According to the UNFPA, family planning can prevent 20-35 per cent of all maternal deaths. And it is in this area that the Philippines faces a grave challenge. Data from the Guttmacher Institute has revealed that the use of modern contraceptives among married women in the country did not increase in the past decade and has remained at 33-34 per cent between 2003 and 2008.
A growing number of women, especially the poor, do not have access to family planning methods. In fact, according to media reports, only one-third of married Filipino women use modern contraceptives. “The rich and poor both face unintended pregnancy risks. But the unmet need for contraceptives for poor women puts them at the highest risk,” said Melgar.
Melgar believes that there is limited access to contraceptives because, ever since 2004, when USAID started decreasing its donations in terms of contraceptives, there have been cutbacks in the availability of publicly-funded contraceptives.
In order to make contraceptives readily available, Likhaan urged the Department Of Health (DOH) and the Philippine Health Insurance Corporation (PhilHealth) to make family planning a public health priority, ensure seamless funding for this national programme and guarantee supplies and services.
Since PhilHealth funds only tubal ligation, vasectomy and Intrauterine Device (IUD) insertion, Alberto Romualdez, Former Health Secretary, called for more benefits under a universal health coverage scheme. He asked authorities to “consider re-listing the morning-after pill”, which he said was removed a week after had left the Department of Health.
Likhaan also advocated that the Department of Health and the local government units not only provide a wide choice of contraceptive methods but also respond to the actual and perceived needs of women. It further urged the health authorities and the Office of the President to fully exercise their standard-setting and regulatory powers over LGUs to prevent contraceptive bans and to reverse bans when these exist – as in Manila since 2000.
Another way to ensure that mothers like Cruz get the care they need and deserve was “greater access to skilled birth attendants and emergency obstetric care that can reduce maternal deaths by 40 per cent”, as Suneeta Mukherjee, UNFPA Country Director for the Philippines, put it.
She also had some good news to give in this regard. She said that midwives are now being supported by doctors and by the Philippine Obstetrics and Gynecological Society (POGS) because they are the frontline providers of maternal and newborn care. Midwives are present at most deliveries: They are present in six out of 10 cases that occur at home and in 9 out of the 10 cases in the Autonomous Region in Muslim Mindanao or ARMM. In fact, they are now allowed by the Department of Health to deliver oxytocin and magnesium sulfate, which used to be done only by doctors earlier.

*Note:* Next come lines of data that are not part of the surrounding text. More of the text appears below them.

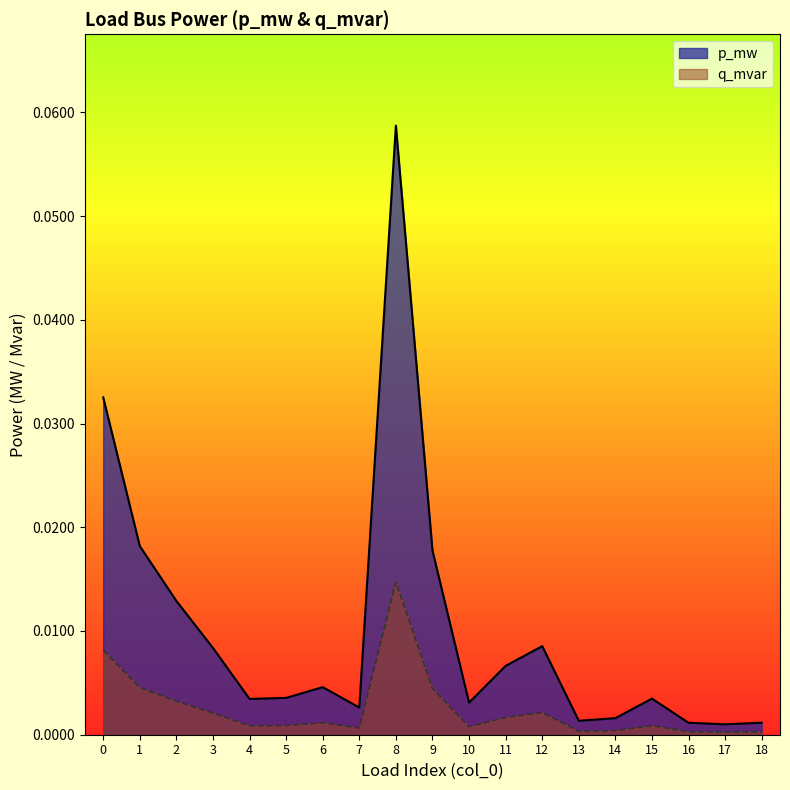

At how many categories does at least one series exceed 0?

19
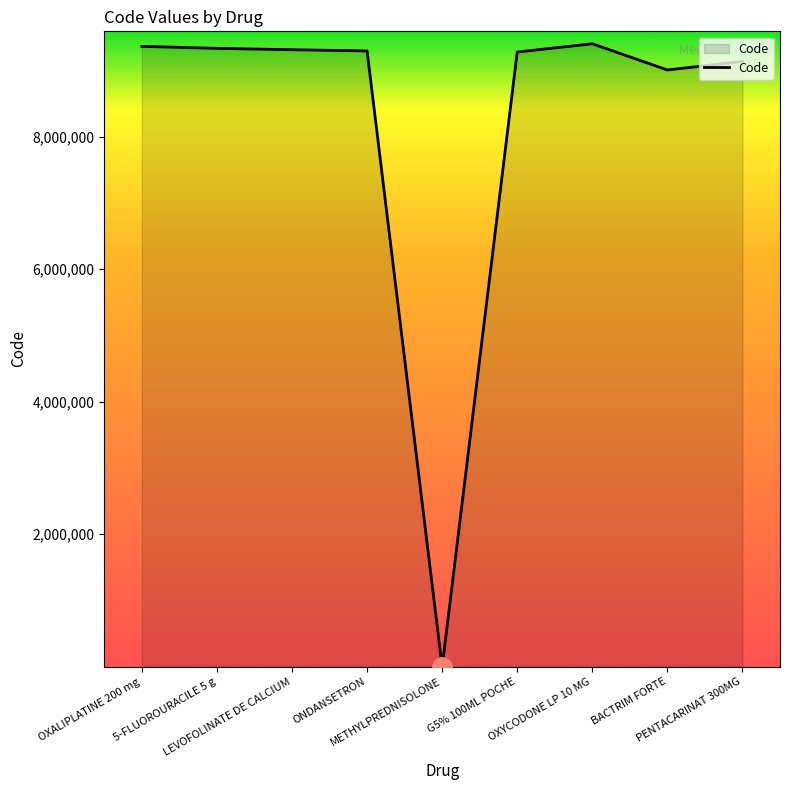

The chart shows a value of 9403863 at OXYCODONE LP 10 MG. True or false?

True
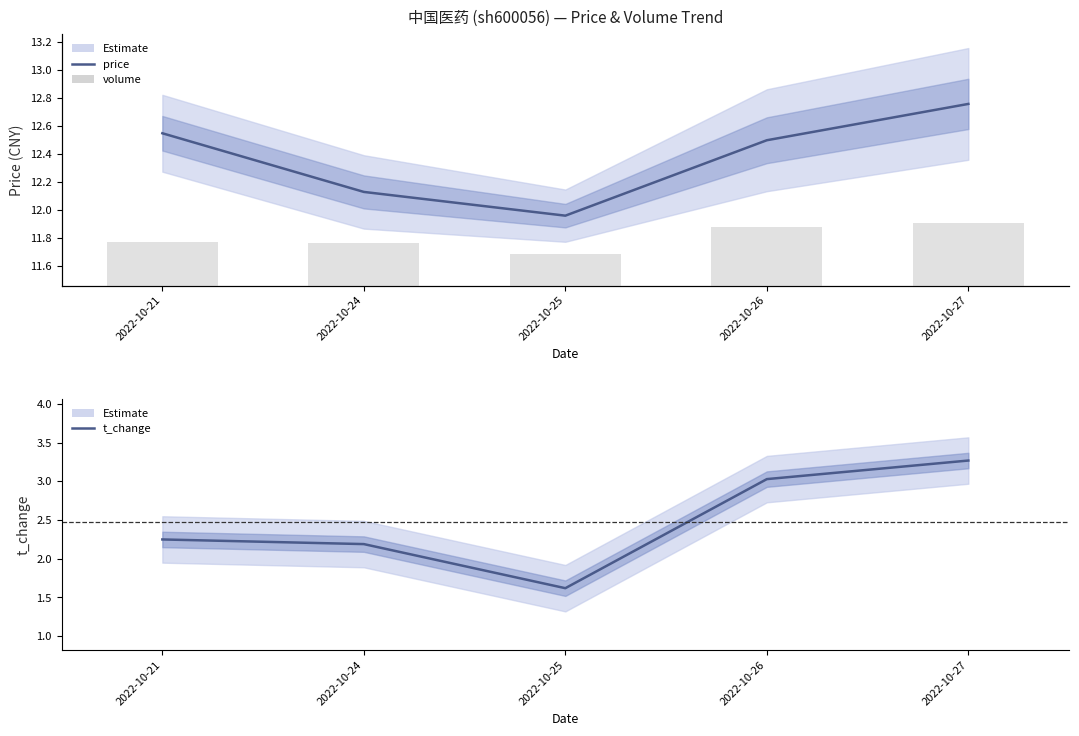

The price series shows 12.0 at 2022-10-25. True or false?

True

So does that mean that women like Cruz can now hope to give birth safely and get contraceptives on time? At least some efforts are being made to turn this into a reality for them. Speaking at the seminar, Esperanza Cabral, who was the Health Secretary at the time, urged the Congress to “pass a law that will promote access to services, champion freedom of information and choice, and empower the Department and LGUs with the legal mandate, as well as the resources, to deliver the services”.
She argued that any progress on this issue will only happen when the discussion on sexual and reproductive health transcends “the rigid plane of spirituality and morality, and [move] into the plane of hard science and economics, of human rights, good governance and sustainable development.”
Concluded Cabral, “We can only hope that sooner rather than later, our national leadership will come to realise the impact of this institutionalised neglect on our country and society.” In the meanwhile she argued for continuing support to educate and inform the people, as well as lobby for appropriate legislative measures.